**Source data**
=== Begin Enclosure ===
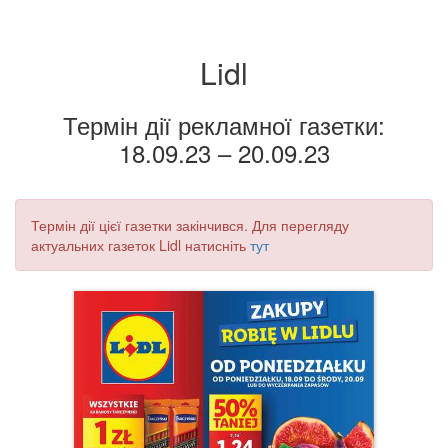
Lidl
Термін дії рекламної газетки:
18.09.23 – 20.09.23
Термін дії цієї газетки закінчився. Для перегляду
актуальних газеток Lidl натисніть
тут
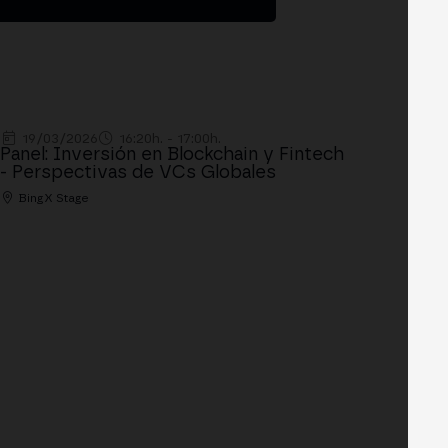
19/03/2026
16:20h. - 17:00h.
Panel: Inversión en Blockchain y Fintech
- Perspectivas de VCs Globales
BingX Stage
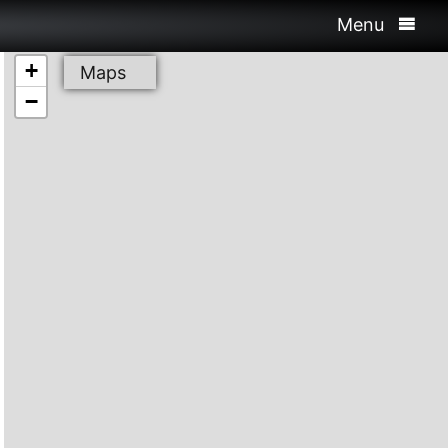
Menu
+
Maps
−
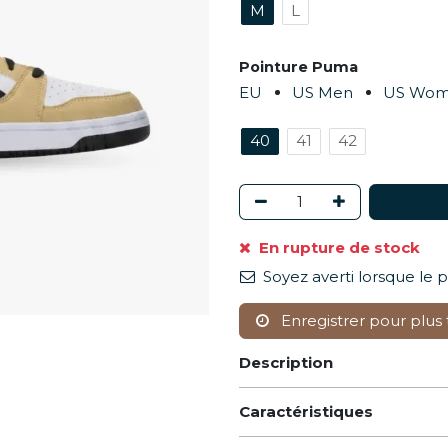
M
L
Pointure Puma
EU
US Men
US Wo
40
41
42
En rupture de stock
Soyez averti lorsque le 
Enregistrer pour plus 
Description
Caractéristiques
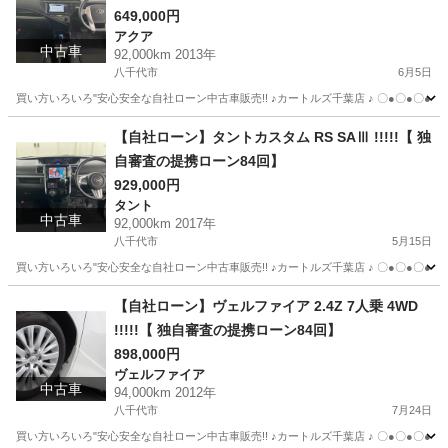
649,000円
アクア
中古車
92,000km 2013年
八千代市
6月5日
買い方いろいろ"安心安全な自社ローン中古車販売!! ♪カートルズ千葉店 ♪ 〇●〇●〇● LINEで簡単
千葉
八千代市
アクア
カートルズ
【自社ローン】タントカスタム RS SAⅢ !!!!!【 独
自審査の提携ローン84回】
929,000円
タント
中古車
92,000km 2017年
八千代市
5月15日
買い方いろいろ"安心安全な自社ローン中古車販売!! ♪カートルズ千葉店 ♪ 〇●〇●〇● LINEで簡単
千葉
八千代市
タント
カートルズ
【自社ローン】ヴェルファイア 2.4Z 7人乗 4WD
!!!!!【 独自審査の提携ローン84回】
898,000円
ヴェルファイア
中古車
94,000km 2012年
八千代市
7月24日
買い方いろいろ"安心安全な自社ローン中古車販売!! ♪カートルズ千葉店 ♪ 〇●〇●〇● LINEで簡単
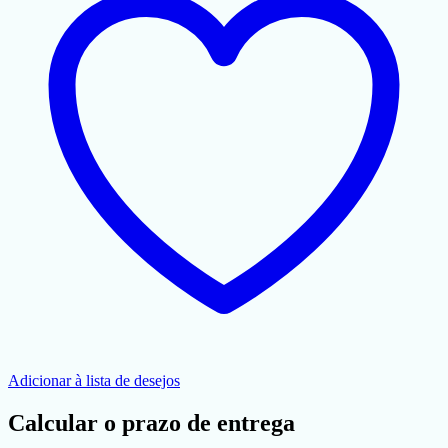
Adicionar à lista de desejos
Calcular o prazo de entrega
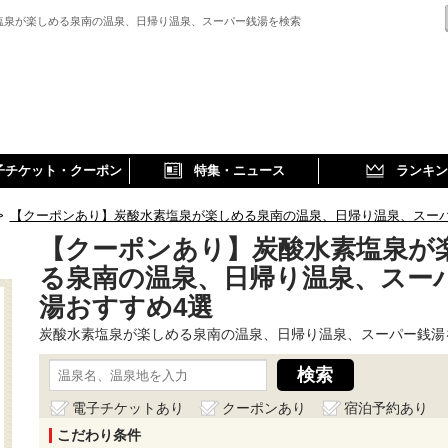
塩泉が楽しめる泉南の温泉、日帰り温泉、スーパー銭湯を検索
子チケット・クーポン
特集・ニュース
ランキン
>
【クーポンあり】炭酸水素塩泉が楽しめる泉南の温泉、日帰り温泉、スー
【クーポンあり】炭酸水素塩泉が
る泉南の温泉、日帰り温泉、スー
湯おすすめ4選
炭酸水素塩泉が楽しめる泉南の温泉、日帰り温泉、スーパー銭湯
電子チケットあり
クーポンあり
宿泊予約あり
こだわり条件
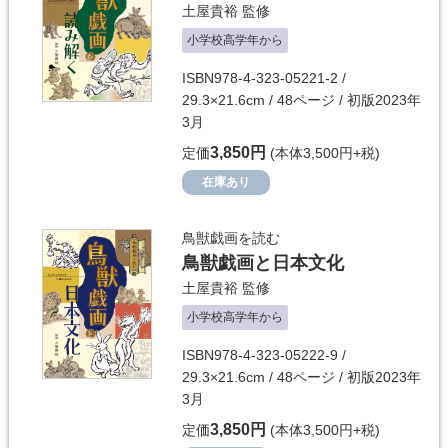
土屋貴裕
監修
小学校高学年から
ISBN978-4-323-05221-2 /
29.3×21.6cm / 48ページ / 初版2023年
3月
3,850円
定価
(本体3,500円+税)
在庫あり
鳥獣戯画を読む
鳥獣戯画と日本文化
土屋貴裕
監修
小学校高学年から
ISBN978-4-323-05222-9 /
29.3×21.6cm / 48ページ / 初版2023年
3月
3,850円
定価
(本体3,500円+税)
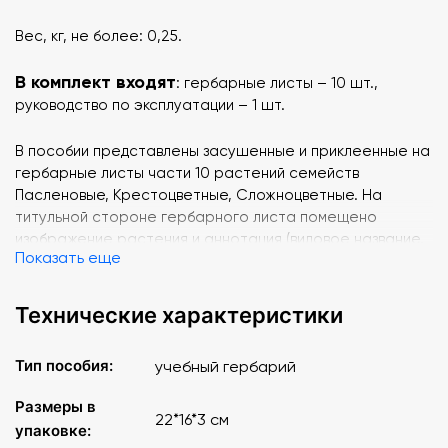
Вес, кг, не более: 0,25.
В комплект входят
: гербарные листы – 10 шт.,
руководство по эксплуатации – 1 шт.
В пособии представлены засушенные и приклеенные на
гербарные листы части 10 растений семейств
Пасленовые, Крестоцветные, Сложноцветные. На
титульной стороне гербарного листа помещено
изображение растения и аннотация (видовое название,
Показать еще
семейство, информация о строении растения, его
свойствах, территории распространения).
Технические характеристики
Перечень образцов
: Горчица Календула Капуста
Картофель Одуванчик Полынь Редис Ромашка аптечная
Тип пособия:
учебный гербарий
Томат обыкновенный Тысячелистник.
Размеры в
22*16*3 см
упаковке:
=== End Enclosure ===
**Job item**
Rewrite the lines of the listing above with "Description" changed to "Details" wherever it occurs and everything else left as it is. Omit the pictures from your answer.

**Reply**
Lidl
Термін дії рекламної газетки:
18.09.23 – 20.09.23
Термін дії цієї газетки закінчився. Для перегляду
актуальних газеток Lidl натисніть
тут
19/03/2026
16:20h. - 17:00h.
Panel: Inversión en Blockchain y Fintech
- Perspectivas de VCs Globales
BingX Stage
Menu
+
Maps
−
M
L
Pointure Puma
EU
US Men
US Wo
40
41
42
En rupture de stock
Soyez averti lorsque le 
Enregistrer pour plus 
Details
Caractéristiques
649,000円
アクア
中古車
92,000km 2013年
八千代市
6月5日
買い方いろいろ"安心安全な自社ローン中古車販売!! ♪カートルズ千葉店 ♪ 〇●〇●〇● LINEで簡単
千葉
八千代市
アクア
カートルズ
【自社ローン】タントカスタム RS SAⅢ !!!!!【 独
自審査の提携ローン84回】
929,000円
タント
中古車
92,000km 2017年
八千代市
5月15日
買い方いろいろ"安心安全な自社ローン中古車販売!! ♪カートルズ千葉店 ♪ 〇●〇●〇● LINEで簡単
千葉
八千代市
タント
カートルズ
【自社ローン】ヴェルファイア 2.4Z 7人乗 4WD
!!!!!【 独自審査の提携ローン84回】
898,000円
ヴェルファイア
中古車
94,000km 2012年
八千代市
7月24日
買い方いろいろ"安心安全な自社ローン中古車販売!! ♪カートルズ千葉店 ♪ 〇●〇●〇● LINEで簡単
Adicionar à lista de desejos
Calcular o prazo de entrega
塩泉が楽しめる泉南の温泉、日帰り温泉、スーパー銭湯を検索
子チケット・クーポン
特集・ニュース
ランキン
>
【クーポンあり】炭酸水素塩泉が楽しめる泉南の温泉、日帰り温泉、スー
【クーポンあり】炭酸水素塩泉が
る泉南の温泉、日帰り温泉、スー
湯おすすめ4選
炭酸水素塩泉が楽しめる泉南の温泉、日帰り温泉、スーパー銭湯
電子チケットあり
クーポンあり
宿泊予約あり
こだわり条件
土屋貴裕
監修
小学校高学年から
ISBN978-4-323-05221-2 /
29.3×21.6cm / 48ページ / 初版2023年
3月
3,850円
定価
(本体3,500円+税)
在庫あり
鳥獣戯画を読む
鳥獣戯画と日本文化
土屋貴裕
監修
小学校高学年から
ISBN978-4-323-05222-9 /
29.3×21.6cm / 48ページ / 初版2023年
3月
3,850円
定価
(本体3,500円+税)
Вес, кг, не более: 0,25.
В комплект входят
: гербарные листы – 10 шт.,
руководство по эксплуатации – 1 шт.
В пособии представлены засушенные и приклеенные на
гербарные листы части 10 растений семейств
Пасленовые, Крестоцветные, Сложноцветные. На
титульной стороне гербарного листа помещено
изображение растения и аннотация (видовое название,
Показать еще
семейство, информация о строении растения, его
свойствах, территории распространения).
Технические характеристики
Перечень образцов
: Горчица Календула Капуста
Картофель Одуванчик Полынь Редис Ромашка аптечная
Тип пособия:
учебный гербарий
Томат обыкновенный Тысячелистник.
Размеры в
22*16*3 см
упаковке:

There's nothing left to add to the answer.